I need to evaluate the integral of a discontinuous function for which
the results from Integrate and NIntegrate do not agree.   A more simple
function which demonstrates the problem I face is the following, which
is a simplified form (for nonnegative, real arguments) of the
FractionalPart function from functions.wolfram.com.  I'm using this
form because Integrate returns my integral unevaluated when I use the
built in FractionalPart[].

- [Listing]:
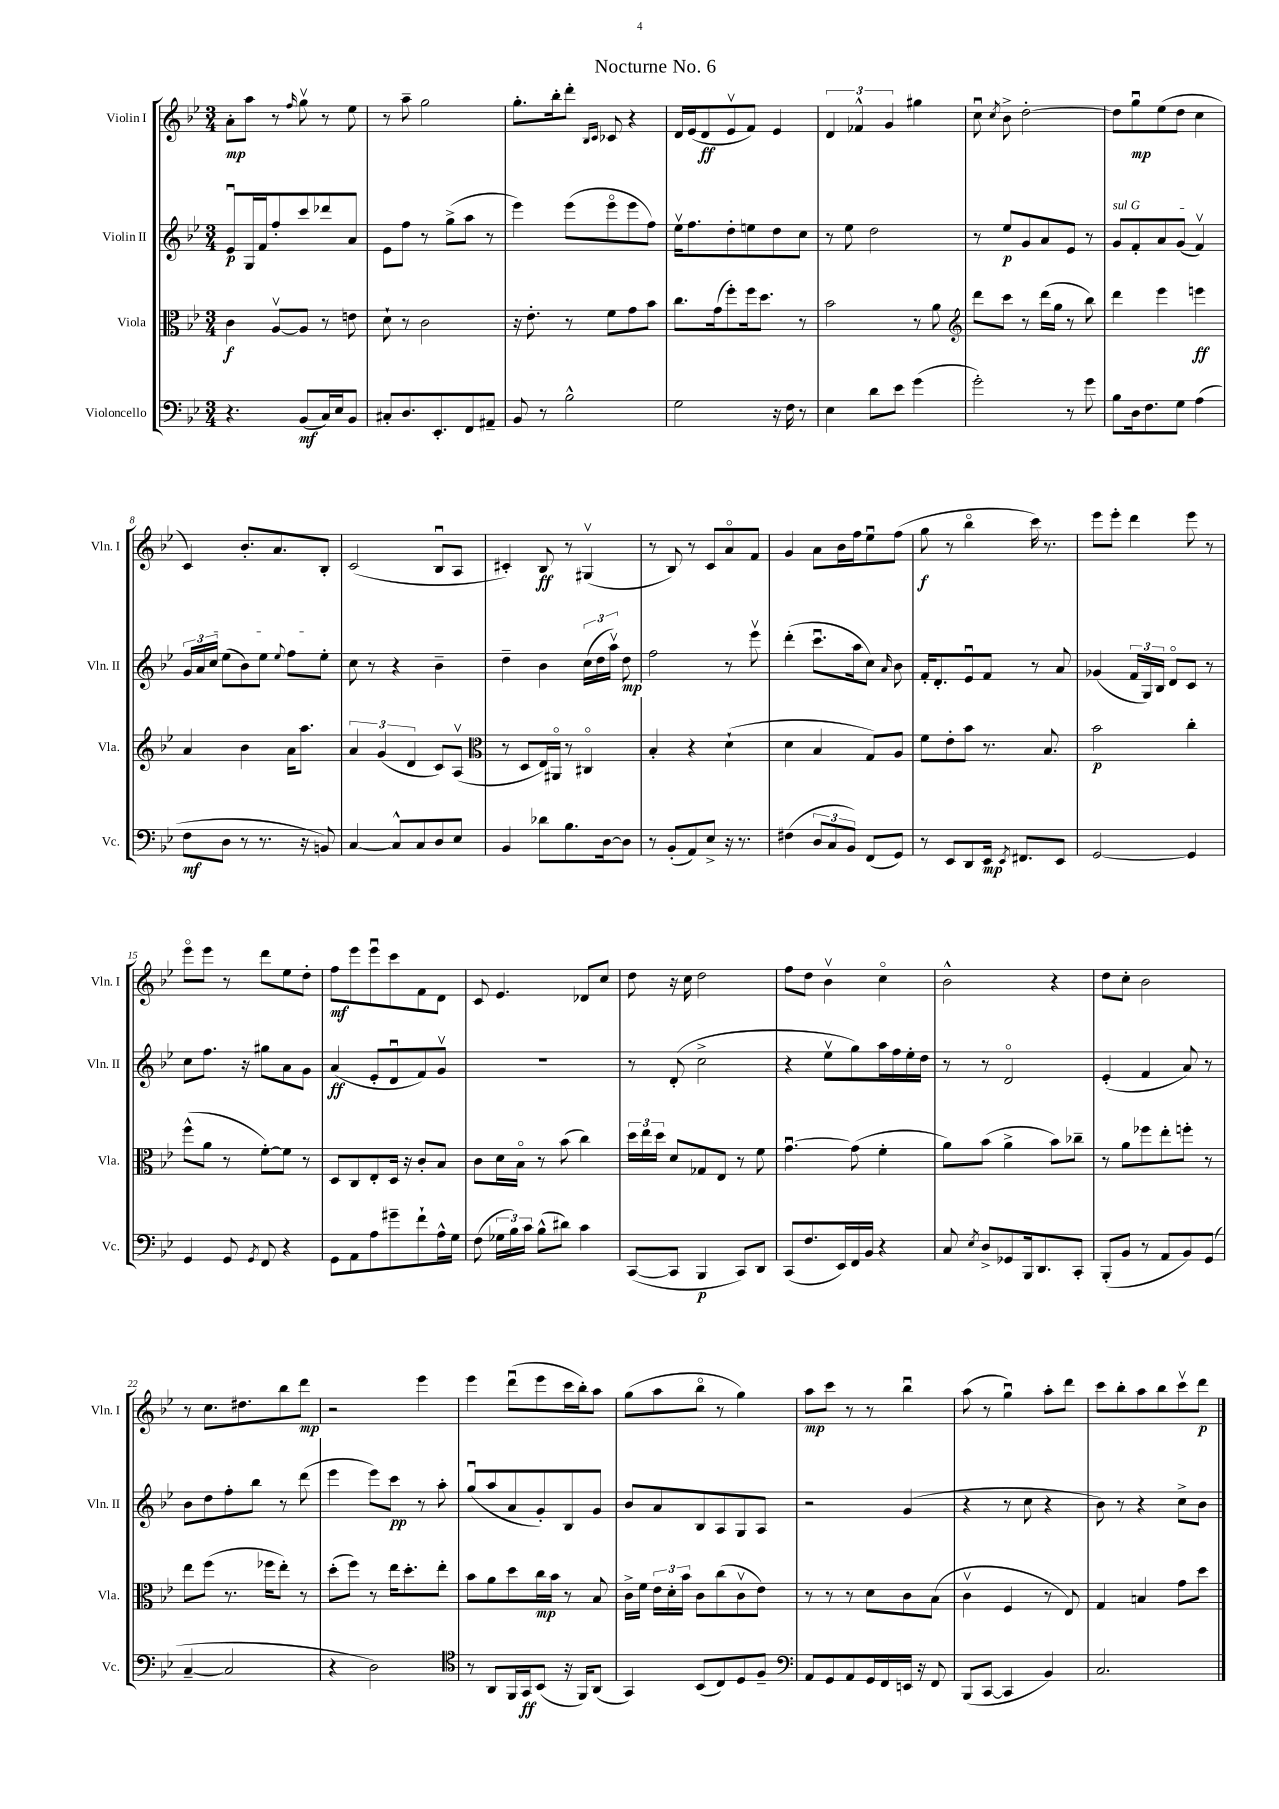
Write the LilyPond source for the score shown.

\header { title = "Nocturne No. 6" }
<<
\new StaffGroup <<
\new Staff = "s0" \with { instrumentName = "Violin I" shortInstrumentName = "Vln. I" } {
    \clef treble \key bes \major \numericTimeSignature \time 3/4
    \autoBeamOff a'8[-.\mp a''8] r8 \grace { f''16 } g''8\upbow r8 ees''8 |
    r8 a''8-- g''2 |
    g''8.[-. bes''16-. d'''8]-. \grace { bes16[ c'16] } ces'8 r4 |
    d'16[ ees'16( d'8\ff ees'8\upbow f'8]) ees'4 |
    \tuplet 3/2 { d'4 fes'4-^ g'4 } gis''4 |
    c''8\downbow \acciaccatura { c''8 } bes'8-> d''2~-. |
    d''8[ g''8\downbow\mp ees''8( d''8] c''4 |
    c'4) bes'8.[-. a'8. bes8]-. |
    c'2( bes8[\downbow a8] |
    cis'4-.) bes8\ff r8 gis4\upbow( |
    r8 bes8) r8 c'8[ a'8\flageolet f'8] |
    g'4 a'8[ bes'16 f''16 ees''8\downbow f''8]( |
    g''8\f r8 bes''4\flageolet c'''16) r8. |
    ees'''8[ ees'''8]-. d'''4 ees'''8 r8 |
    ees'''8[\flageolet ees'''8] r8 d'''8[ ees''8 d''8]-. |
    f''8[\mf ees'''8 ees'''8\downbow c'''8 f'8 d'8] |
    c'8 ees'4. des'8[ c''8] |
    d''8 r16 c''16 d''2 |
    f''8[ d''8] bes'4\upbow c''4\flageolet |
    bes'2-^ r4 |
    d''8[ c''8]-. bes'2 |
    r8 c''8.[ dis''8. bes''8 d'''8]\mp |
    r2 ees'''4 |
    ees'''4 d'''8[\downbow( ees'''8 c'''16 bes''16-.) a''8] |
    g''8[( a''8 bes''8]\flageolet r8 g''4) |
    a''8[\mp c'''8] r8 r8 bes''4\downbow |
    a''8( r8 g''4\downbow) a''8[-. d'''8] |
    c'''8[ bes''8-. a''8 bes''8 c'''8\upbow d'''8]\p \bar "|." |
}
\new Staff = "s1" \with { instrumentName = "Violin II" shortInstrumentName = "Vln. II" } {
    \clef treble \key bes \major \numericTimeSignature \time 3/4
    \autoBeamOff ees'8[\downbow\p g16 f'16 f''8-. c'''8 des'''8 a'8] |
    ees'8[ f''8] r8 g''8[->( a''8] r8 |
    ees'''4) ees'''8[( ees'''8\flageolet ees'''8 f''8]) |
    ees''16[\upbow f''8. d''8-. e''8 d''8 c''8] |
    r8 ees''8 d''2 |
    r8 ees''8[\p g'8 a'8 ees'8] r8 |
    \once \override TextSpanner.bound-details.left.text = \markup { \italic "sul G" } g'8[\startTextSpan f'8-. a'8 g'8]( f'4\upbow) |
    \tuplet 3/2 { g'16[ a'16 c''16] } ees''8[( bes'8) ees''8] \appoggiatura { ees''8 } f''8[ ees''8]-.\stopTextSpan |
    c''8 r8 r4 bes'4-- |
    d''4-- bes'4 \tuplet 3/2 { c''16[( d''16 a''16]\upbow) } d''8\mp |
    f''2 r8 ees'''8\upbow |
    d'''4-.( c'''8.[\downbow a''16 c''8]) \grace { a'16 } bes'8 |
    f'16[-. d'8.-. ees'8\downbow f'8] r8 a'8 |
    ges'4( \tuplet 3/2 { f'16[ g16) bes16] } d'8[\flageolet c'8] r8 |
    c''8[ f''8.] r16 gis''8[ a'8 g'8] |
    a'4\ff( ees'8[-. d'8\downbow f'8) g'8]\upbow |
    R2. |
    r8 d'8-.( c''2-> |
    r4 ees''8[\upbow g''8) a''16 f''16 ees''16-. d''16] |
    r8 r8 d'2\flageolet |
    ees'4-.( f'4 a'8) r8 |
    bes'8[ d''8 f''8-. bes''8] r8 d'''8( |
    ees'''4 ees'''8[) c'''8]\pp r8 a''8-. |
    g''8[\downbow( a''8 a'8 g'8-.) bes8 g'8] |
    bes'8[ a'8 bes8 a8 g8 a8] |
    r2 g'4( |
    r4 r8 c''8 r4 |
    bes'8) r8 r4 c''8[-> bes'8] \bar "|." |
}
\new Staff = "s2" \with { instrumentName = "Viola" shortInstrumentName = "Vla." } {
    \clef alto \key bes \major \numericTimeSignature \time 3/4
    \autoBeamOff c'4\f a8[~\upbow a8] r8 e'8 |
    d'8-! r8 c'2 |
    r16 ees'8.-. r8 f'8[ g'8 bes'8] |
    c''8.[ g'16( f''8-.) f''16 d''8.] r8 |
    bes'2 r8 a'8 |
    \clef treble d'''8[ c'''8] r8 d'''16[( g''16] r8 bes''8) |
    d'''4 ees'''4 e'''4\ff |
    a'4 bes'4 a'16[ a''8.] |
    \tuplet 3/2 { a'4 g'4( d'4 } c'8[) a8]\upbow( |
    \clef alto r8 d8[ ees16) ais,16]\flageolet r8 cis4\flageolet |
    bes4-. r4 d'4-!( |
    d'4 bes4 g8[) a8] |
    f'8[ ees'8-. bes'8] r8. bes8. |
    bes'2\p c''4-. |
    f''8[-^( a'8] r8 f'8[~-.) f'8] r8 |
    d8[ c8 ees8-. d16] r16 c'8[-. bes8] |
    c'8[ d'16 bes16]\flageolet r8 bes'8( c''4) |
    \tuplet 3/2 { d''16[ ees''16 d''16] } d'8[ ges8 ees8] r8 f'8 |
    g'4.~\downbow g'8( f'4-. |
    a'8[) bes'8]( a'4-> bes'8[) ces''8]-- |
    r8 a'8[ fes''8 ees''8-. f''8]-. r8 |
    ees''8[ f''8]( r8. fes''16[ ees''8]-.) r8 |
    d''8[-.( f''8]) r8 ees''16[ d''8.-. ees''8]-. |
    bes'8[ a'8 d''8 c''16\mp bes'16] r8 bes8 |
    c'16[-> f'16] \tuplet 3/2 { ees'16[ d'16-. bes'16] } c'8[ c''8( c'8\upbow ees'8]) |
    r8 r8 r8 d'8[ c'8 bes8]( |
    c'4\upbow f4 r8 ees8) |
    g4 b4 g'8[ d''8] \bar "|." |
}
\new Staff = "s3" \with { instrumentName = "Violoncello" shortInstrumentName = "Vc." } {
    \clef bass \key bes \major \numericTimeSignature \time 3/4
    \autoBeamOff r4. bes,8[\mf( c16) ees16 bes,8] |
    cis8[-. d8. ees,8.-. f,8 ais,8]-- |
    bes,8 r8 bes2-^ |
    g2 r16 f16 r8 |
    ees4 d'8[ ees'8] g'4( |
    g'2-.) r8 g'8 |
    bes8[ d16 f8. g8] a4( |
    f8[\mf d8] r8 r8. r16 b,8) |
    c4~ c8[-^ c8 d8 ees8] |
    bes,4 des'8[ bes8. d16~ d8] |
    r8 bes,8[-.( a,8) ees8]-> r16 r8. |
    fis4( \tuplet 3/2 { d8[ c8 bes,8]) } f,8[( g,8]) |
    r8 ees,8[ d,8 ees,16]\mp \acciaccatura { ees,8 } fis,8.[ ees,8] |
    g,2~ g,4 |
    g,4 g,8 \acciaccatura { g,8 } f,8 r4 |
    g,8[ a,8 a8 gis'8-- f'8-! a16-^ g16] |
    f8( \tuplet 3/2 { ges16[ bes16) c'16] } bes8[-^( dis'8]) c'4 |
    c,8[~( c,8] bes,,4\p c,8[) d,8] |
    c,8[( f8. ees,16) f,16 bes,16] r4 |
    c8 \acciaccatura { ees8 } d8[-> ges,8 bes,,16 d,8. c,8]-. |
    bes,,8[-.( bes,8] r8 a,8[ bes,8) g,8]( |
    c4~-- c2 |
    r4 d2) |
    \clef tenor r8 a,8[ f,16 g,16\ff bes,8]( r16 f,16[) a,8]( |
    g,4) bes,8[( c8) d8 f8]-- |
    \clef bass a,8[ g,8 a,8 g,16 f,16 e,16] r16 f,8 |
    bes,,8[( c,8]~ c,4 bes,4) |
    c2. \bar "|." |
}
>>
>>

- [Task objective]: Write out the part of the excerpt about Integrate and NIntegrate that opens with the words containing "I need to evaluate" and closes with "built in FractionalPart[].". The data was taken from a different source than the text.

- [The reply]:
I need to evaluate the integral of a discontinuous function for which
the results from Integrate and NIntegrate do not agree.   A more simple
function which demonstrates the problem I face is the following, which
is a simplified form (for nonnegative, real arguments) of the
FractionalPart function from functions.wolfram.com.  I'm using this
form because Integrate returns my integral unevaluated when I use the
built in FractionalPart[].